YOUR INSTRUCTIONS | Copy out the text of the data, renaming "Leave a Reply" to "Post a Comment" wherever it occurs and changing nothing else. Leave the pictures out of your answer.

(Saved entries)
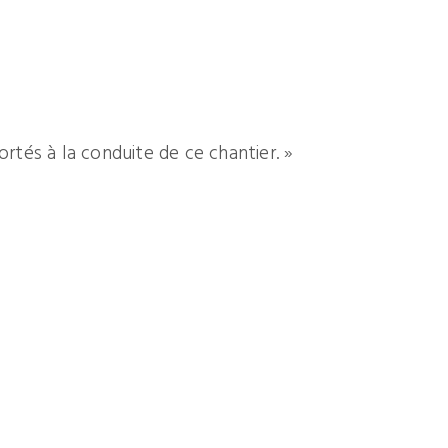
ortés à la conduite de ce chantier. »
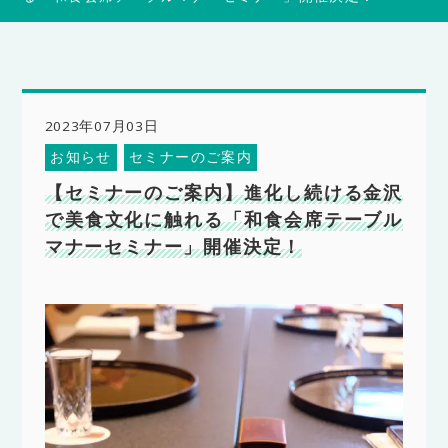
2023年07月03日
お知らせ
セミナーのご案内
【セミナーのご案内】進化し続ける金沢
で美食文化に触れる「和食会席テーブル
マナーセミナー」開催決定！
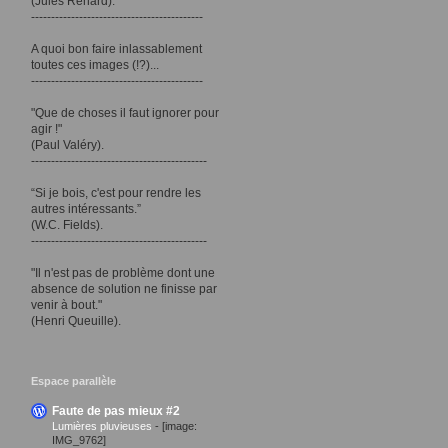
(Jules Renard).
-------------------------------------------
A quoi bon faire inlassablement
toutes ces images (!?)...
-------------------------------------------
"Que de choses il faut ignorer pour
agir !"
(Paul Valéry).
--------------------------------------------
“Si je bois, c'est pour rendre les
autres intéressants.”
(W.C. Fields).
--------------------------------------------
"Il n'est pas de problème dont une
absence de solution ne finisse par
venir à bout."
(Henri Queuille).
Espace parallèle
Faute de pas mieux #2
Lumières pluvieuses
-
[image:
IMG_9762]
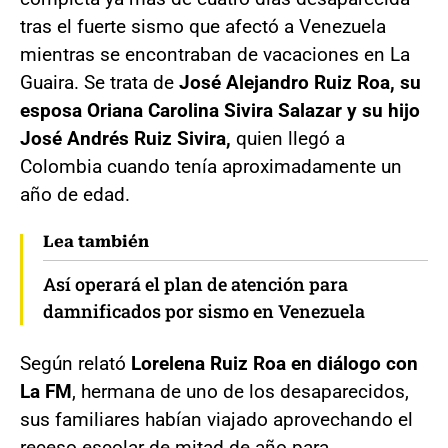
tras el fuerte sismo que afectó a Venezuela
mientras se encontraban de vacaciones en La
Guaira. Se trata de
José Alejandro Ruiz Roa, su
esposa Oriana Carolina Sivira Salazar y su hijo
José Andrés Ruiz Sivira,
quien llegó a
Colombia cuando tenía aproximadamente un
año de edad.
Lea también
Así operará el plan de atención para
damnificados por sismo en Venezuela
Según relató
Lorelena Ruiz Roa en diálogo con
La FM
, hermana de uno de los desaparecidos,
sus familiares habían viajado aprovechando el
receso escolar de mitad de año para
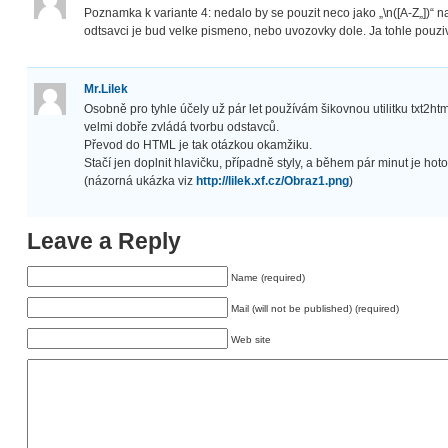
Poznamka k variante 4: nedalo by se pouzit neco jako „\n([A-Z„])“ n
odtsavci je bud velke pismeno, nebo uvozovky dole. Ja tohle pouziv
Mr.Lilek
Osobně pro tyhle účely už pár let používám šikovnou utilitku txt2htm
velmi dobře zvládá tvorbu odstavců.
Převod do HTML je tak otázkou okamžiku.
Stačí jen doplnit hlavičku, případně styly, a během pár minut je hot
(názorná ukázka viz
http://lilek.xf.cz/Obraz1.png
)
Leave a Reply
Name (required)
Mail (will not be published) (required)
Web site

PROBLEM SOLUTION |
ortés à la conduite de ce chantier. »
2023年07月03日
お知らせ
セミナーのご案内
【セミナーのご案内】進化し続ける金沢
で美食文化に触れる「和食会席テーブル
マナーセミナー」開催決定！
(Jules Renard).
-------------------------------------------
A quoi bon faire inlassablement
toutes ces images (!?)...
-------------------------------------------
"Que de choses il faut ignorer pour
agir !"
(Paul Valéry).
--------------------------------------------
“Si je bois, c'est pour rendre les
autres intéressants.”
(W.C. Fields).
--------------------------------------------
"Il n'est pas de problème dont une
absence de solution ne finisse par
venir à bout."
(Henri Queuille).
Espace parallèle
Faute de pas mieux #2
Lumières pluvieuses
-
[image:
IMG_9762]
tras el fuerte sismo que afectó a Venezuela
mientras se encontraban de vacaciones en La
Guaira. Se trata de
José Alejandro Ruiz Roa, su
esposa Oriana Carolina Sivira Salazar y su hijo
José Andrés Ruiz Sivira,
quien llegó a
Colombia cuando tenía aproximadamente un
año de edad.
Lea también
Así operará el plan de atención para
damnificados por sismo en Venezuela
Según relató
Lorelena Ruiz Roa en diálogo con
La FM
, hermana de uno de los desaparecidos,
sus familiares habían viajado aprovechando el
receso escolar de mitad de año para
Poznamka k variante 4: nedalo by se pouzit neco jako „\n([A-Z„])“ n
odtsavci je bud velke pismeno, nebo uvozovky dole. Ja tohle pouziv
Mr.Lilek
Osobně pro tyhle účely už pár let používám šikovnou utilitku txt2htm
velmi dobře zvládá tvorbu odstavců.
Převod do HTML je tak otázkou okamžiku.
Stačí jen doplnit hlavičku, případně styly, a během pár minut je hot
(názorná ukázka viz
http://lilek.xf.cz/Obraz1.png
)
Post a Comment
Name (required)
Mail (will not be published) (required)
Web site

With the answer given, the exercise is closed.